Assigned task: List all lines in the material below that contain "vertebra".

#### Entries shown ####

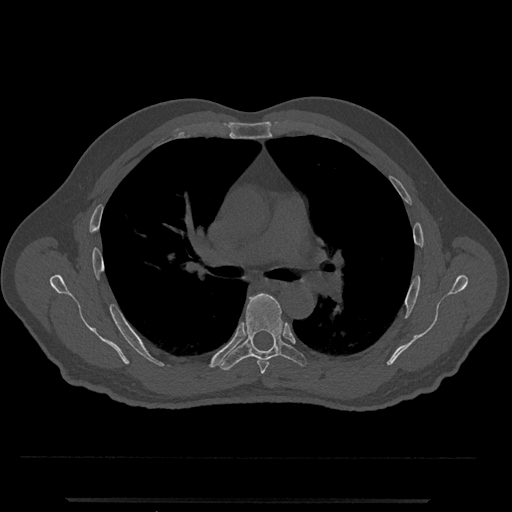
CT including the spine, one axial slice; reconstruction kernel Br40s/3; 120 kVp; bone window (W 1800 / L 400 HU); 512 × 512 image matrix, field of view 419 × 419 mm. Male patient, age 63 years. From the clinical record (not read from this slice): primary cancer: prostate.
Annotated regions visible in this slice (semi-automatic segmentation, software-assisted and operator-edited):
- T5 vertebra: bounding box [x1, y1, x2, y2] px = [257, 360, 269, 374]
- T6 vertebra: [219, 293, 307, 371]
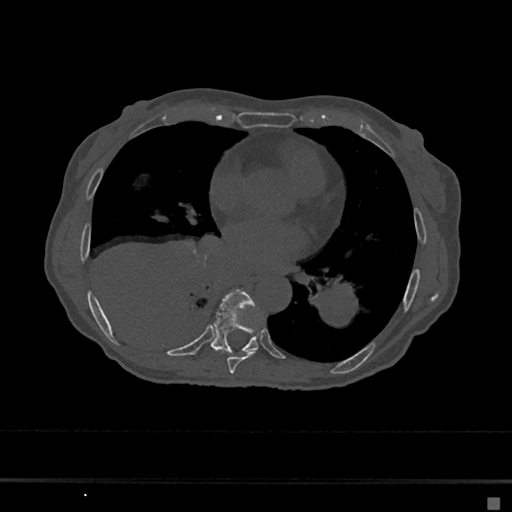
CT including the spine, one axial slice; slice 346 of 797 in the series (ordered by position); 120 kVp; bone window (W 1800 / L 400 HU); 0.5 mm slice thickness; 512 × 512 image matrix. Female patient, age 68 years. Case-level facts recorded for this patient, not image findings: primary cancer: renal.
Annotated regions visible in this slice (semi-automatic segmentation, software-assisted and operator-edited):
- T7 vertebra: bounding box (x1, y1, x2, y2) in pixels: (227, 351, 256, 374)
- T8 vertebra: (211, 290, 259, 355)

####

Result below:
- T5 vertebra: bounding box [x1, y1, x2, y2] px = [257, 360, 269, 374]
- T6 vertebra: [219, 293, 307, 371]
- T7 vertebra: bounding box (x1, y1, x2, y2) in pixels: (227, 351, 256, 374)
- T8 vertebra: (211, 290, 259, 355)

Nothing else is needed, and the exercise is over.